TEXT BLOCK:
The key parameters of the fr-CO₂-LT treatment were recorded in the protocol and subsequently subjected to descriptive statistical analysis (Tab. 6). Scars with fr-CO₂-LT were most often treated with the energy 200 mJ, density 21, and depth 2.

**Tab. 6. Descriptive statistics of the parameters of the first laser therapy (L1).**

The scar changes evident in the H1 and H2 clinical trials were subjected to the correlation analysis in relation to fr-CO₂-LT parameters. The correlation analysis revealed a statistically significant positive correlation between the energy of the laser beam and the change in the extent of the areas elevated above the level of healthy surroundings. Areas treated with higher energy showed a greater area reduction in height. Furthermore, a statistically significant negative correlation was detected between the density of fractional points (density of points in the scanned area per cm2) and the change in contraction. In scars treated with a lower density of fractional points per cm2 of treated scar area, less tissue contraction or less tendency to shrink the scar was clinically evident (Tab. 7).

ASSIGNED TASK 1: Reproduce, from the passage on fractional CO₂ laser scar treatment, everything from "The scar changes" down to "evident (Tab. 7).".
ASSIGNED TASK 2:
Decide whether each statement agrees with the passage on fractional CO₂ laser scar treatment. Answer yes or no, and quote the words of the passage that settle each one.
(a) Scars were most often treated with an energy of 200 mJ.
(b) The correlation between the density of fractional points and the change in contraction was positive.
(c) Scars treated with a higher density of fractional points showed less tissue contraction.
ASSIGNED TASK 3: Resume the passage on fractional CO₂ laser scar treatment, writing on from its final sentence.

INPUT DATA:
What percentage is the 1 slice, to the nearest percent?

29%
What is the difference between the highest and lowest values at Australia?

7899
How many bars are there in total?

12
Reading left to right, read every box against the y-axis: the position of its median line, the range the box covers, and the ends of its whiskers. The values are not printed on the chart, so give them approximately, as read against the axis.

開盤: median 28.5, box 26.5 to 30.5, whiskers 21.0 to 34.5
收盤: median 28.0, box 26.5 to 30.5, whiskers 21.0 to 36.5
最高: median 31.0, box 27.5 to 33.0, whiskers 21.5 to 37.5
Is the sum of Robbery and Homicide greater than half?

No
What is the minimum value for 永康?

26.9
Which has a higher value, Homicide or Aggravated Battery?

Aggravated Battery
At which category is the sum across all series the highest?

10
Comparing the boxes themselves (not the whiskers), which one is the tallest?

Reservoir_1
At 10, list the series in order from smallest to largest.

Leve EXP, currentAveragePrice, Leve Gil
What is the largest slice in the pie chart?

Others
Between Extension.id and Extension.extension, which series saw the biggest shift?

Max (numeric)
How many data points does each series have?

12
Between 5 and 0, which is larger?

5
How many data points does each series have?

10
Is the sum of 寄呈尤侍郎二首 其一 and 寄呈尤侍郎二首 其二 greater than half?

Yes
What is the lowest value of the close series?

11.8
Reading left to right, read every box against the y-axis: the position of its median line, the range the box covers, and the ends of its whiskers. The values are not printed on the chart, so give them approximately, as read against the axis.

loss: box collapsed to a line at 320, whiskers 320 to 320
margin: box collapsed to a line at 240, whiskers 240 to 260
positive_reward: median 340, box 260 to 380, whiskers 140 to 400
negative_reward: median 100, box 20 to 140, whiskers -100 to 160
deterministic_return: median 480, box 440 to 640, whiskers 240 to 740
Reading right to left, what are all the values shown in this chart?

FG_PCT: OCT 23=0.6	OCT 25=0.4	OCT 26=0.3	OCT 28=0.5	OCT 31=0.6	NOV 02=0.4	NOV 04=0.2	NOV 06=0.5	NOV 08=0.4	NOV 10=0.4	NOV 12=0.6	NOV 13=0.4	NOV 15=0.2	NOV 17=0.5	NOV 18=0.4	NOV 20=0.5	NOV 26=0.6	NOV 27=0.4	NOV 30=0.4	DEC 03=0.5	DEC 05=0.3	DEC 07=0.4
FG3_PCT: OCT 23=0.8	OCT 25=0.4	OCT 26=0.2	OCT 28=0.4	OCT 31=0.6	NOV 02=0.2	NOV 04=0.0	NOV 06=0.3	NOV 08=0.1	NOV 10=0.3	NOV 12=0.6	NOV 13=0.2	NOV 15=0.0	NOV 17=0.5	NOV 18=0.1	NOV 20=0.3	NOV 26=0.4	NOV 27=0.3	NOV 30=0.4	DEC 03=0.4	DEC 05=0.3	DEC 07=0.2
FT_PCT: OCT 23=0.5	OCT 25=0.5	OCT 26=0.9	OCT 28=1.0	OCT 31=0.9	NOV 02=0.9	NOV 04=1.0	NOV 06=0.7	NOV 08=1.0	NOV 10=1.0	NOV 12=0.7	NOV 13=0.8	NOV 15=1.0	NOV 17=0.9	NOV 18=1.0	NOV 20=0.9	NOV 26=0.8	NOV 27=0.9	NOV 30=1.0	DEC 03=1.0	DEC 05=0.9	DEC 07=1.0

FINAL ANSWER 1:
The scar changes evident in the H1 and H2 clinical trials were subjected to the correlation analysis in relation to fr-CO₂-LT parameters. The correlation analysis revealed a statistically significant positive correlation between the energy of the laser beam and the change in the extent of the areas elevated above the level of healthy surroundings. Areas treated with higher energy showed a greater area reduction in height. Furthermore, a statistically significant negative correlation was detected between the density of fractional points (density of points in the scanned area per cm2) and the change in contraction. In scars treated with a lower density of fractional points per cm2 of treated scar area, less tissue contraction or less tendency to shrink the scar was clinically evident (Tab. 7).

FINAL ANSWER 2:
(a) Yes: "Scars with fr-CO₂-LT were most often treated with the energy 200 mJ, density 21, and depth 2."
(b) No: "a statistically significant negative correlation was detected between the density of fractional points (density of points in the scanned area per cm2) and the change in contraction."
(c) No: "In scars treated with a lower density of fractional points per cm2 of treated scar area, less tissue contraction or less tendency to shrink the scar was clinically evident (Tab. 7)."

FINAL ANSWER 3:
Changes in scar qualities according to VSS and HTT protocols – correlation
analysis with laser therapy parameters. — **Tab. 7. Changes in scar qualities according to VSS and HTT protocols – correlation analysis with laser therapy parameters.**

We consider the results of the correlation analysis to be the fundamental outcomes of our work.

Discussion

The efficiency of fr-CO₂-LT is given by a combination of the setting of optional parameters of the fractional CO₂ laser. We select the parameters based on clinical experience and published data, according to the current clinical findings and the intended severity of treatment, which is given by the level of laser output energy (fluence) in combination with setting the density of points in the scanned area (density level) and laser depth (depth level). The power of fr-CO₂-LT

must be well tolerated by the patient, especially the pain during the treatment must not exceed VAS 2. The experience of the physician performing laser therapy and feedback based on long-term systematic continuous analysis of laser therapy results in relation to treatment parameters are very important for setting appropriate treatment parameters. To achieve a good effect, laser therapy must be sufficient, but not excessively aggressive. Excessive aggressive laser therapy alters normal healing, causing unwanted scarring and recurrence of scar hypertrophy [10]. If we choose a high laser output energy (> 200 mJ) for laser therapy, it is necessary to adequately reduce the density of points of the treated area to minimize the risk of complicated healing and subsequent unwanted scarring [10].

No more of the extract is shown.